「ごめんね。感情が昂ぶって、つい」

すると、取り乱す私とは裏腹に、とても落ち着いた様子で頭を下げてきた相馬君。

けど、その表情は言葉とは逆に、どこか楽しげな様子でこちらを眺めてきて、私は再び悔しさがこみ上げてくる。

だから、その余裕は一体なんなのよ。
もしかして、からかわれたとか?

そう思うと、苛々が募り始めてきて、思わず眉間に皺が寄った。

「……でも、さっき言った言葉は僕の本心だから。ありがとう、朝倉さん」

なのに、今度は急に真面目な顔付きになったかと思うと、素直に感謝の言葉を述べきて、私はどう反応すればいいのか一瞬たじろいでしまう。

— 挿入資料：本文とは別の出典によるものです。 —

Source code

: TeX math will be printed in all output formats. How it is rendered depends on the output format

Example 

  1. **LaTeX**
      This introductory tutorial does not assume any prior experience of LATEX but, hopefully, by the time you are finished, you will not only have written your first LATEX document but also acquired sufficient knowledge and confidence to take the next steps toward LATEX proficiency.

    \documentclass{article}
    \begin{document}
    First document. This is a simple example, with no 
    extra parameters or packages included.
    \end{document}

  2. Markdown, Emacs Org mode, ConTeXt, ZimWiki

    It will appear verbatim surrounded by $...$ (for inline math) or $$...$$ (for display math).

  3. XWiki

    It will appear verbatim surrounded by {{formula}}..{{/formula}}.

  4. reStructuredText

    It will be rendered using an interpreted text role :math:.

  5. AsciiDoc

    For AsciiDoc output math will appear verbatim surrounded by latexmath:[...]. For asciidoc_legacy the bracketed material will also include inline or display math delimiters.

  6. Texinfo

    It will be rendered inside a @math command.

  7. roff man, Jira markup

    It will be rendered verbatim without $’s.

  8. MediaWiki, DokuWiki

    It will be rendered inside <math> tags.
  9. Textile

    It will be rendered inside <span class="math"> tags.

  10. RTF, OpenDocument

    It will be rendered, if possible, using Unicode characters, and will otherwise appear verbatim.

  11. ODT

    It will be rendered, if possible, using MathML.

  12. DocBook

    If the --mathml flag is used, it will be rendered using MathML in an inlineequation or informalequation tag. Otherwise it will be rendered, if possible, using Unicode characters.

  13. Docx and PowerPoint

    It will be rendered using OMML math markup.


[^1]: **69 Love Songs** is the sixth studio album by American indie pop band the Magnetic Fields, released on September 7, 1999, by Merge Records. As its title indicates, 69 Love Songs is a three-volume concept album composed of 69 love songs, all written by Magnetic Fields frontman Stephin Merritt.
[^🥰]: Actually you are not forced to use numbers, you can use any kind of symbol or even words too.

「べ、別に。お礼を言われるようなことなんて何もしてないから」

そして、やはり可愛くない事しか言えなくて、照れを誤魔化すように少し不貞腐れ気味にそう応えた。

でも、そんな中でも相馬君の言葉は重く私の心にのしかかってきて、胸が締め付けられる。


やっぱり、そう感じるということは、少なからず彼の中で葛藤がある証拠。

先程の男子生徒達が言うように、これから相馬君がどうなるかなんて誰にも分からない。

このまま霊体で居続けることが、今後の彼にとって大きなリスクに繋がるかもしれないし、意識が回復出来るという保証なんてどこにもない。

そうなると、もしかしたら一生誰にも気付かれずにこの世に彷徨い続ける可能性もあるかもしれない……。

そう思うと、他人事ではあるけど、怖くて堪らなくなる。